Adaptive Regime-Switching Forecasts with Distribution-Free Uncertainty: Deep Switching State-Space Models Meet Conformal Prediction
Echo Diyun LU, Charles Findling, Marianne Clausel, Alessandro Leite, Wei Gong, Pierric Kersaudy
TL;DR
The paper tackles calibrated uncertainty under regime-switching nonstationarity by marrying a regime-aware Deep Switching State-Space Model (DS3M) with Adaptive Conformal Inference (ACI) and Aggregated ACI (AgACI). A unified, residual-based conformal wrapper is applied atop strong baselines (e.g., S4, MC-Dropout GRU, Sparse GP) to produce online, distribution-free predictive intervals with finite-sample guarantees. Empirical results on synthetic and real data show near-nominal coverage and competitive point accuracy, with improved interval efficiency, especially in regime-rich settings.

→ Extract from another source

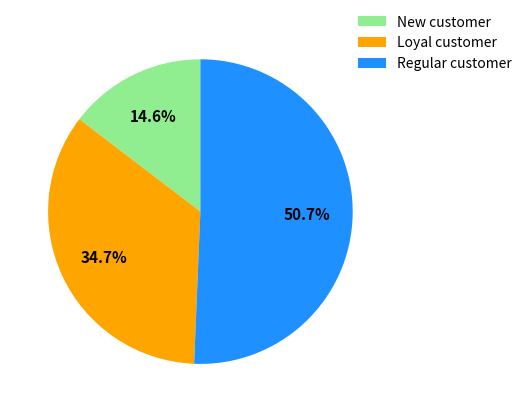

How much of the chart is everything except New customer?

85.4%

The approach offers a practical calibration layer that remains robust to nonstationarity without retraining, enhancing reliability for time-series forecasting in changing environments.
Abstract
Regime transitions routinely break stationarity in time series, making calibrated uncertainty as important as point accuracy. We study distribution-free uncertainty for regime-switching forecasting by coupling Deep Switching State Space Models with Adaptive Conformal Inference (ACI) and its aggregated variant (AgACI). We also introduce a unified conformal wrapper that sits atop strong sequence baselines including S4, MC-Dropout GRU, sparse Gaussian processes, and a change-point local model to produce online predictive bands with finite-sample marginal guarantees under nonstationarity and model misspecification. Across synthetic and real datasets, conformalized forecasters achieve near-nominal coverage with competitive accuracy and generally improved band efficiency.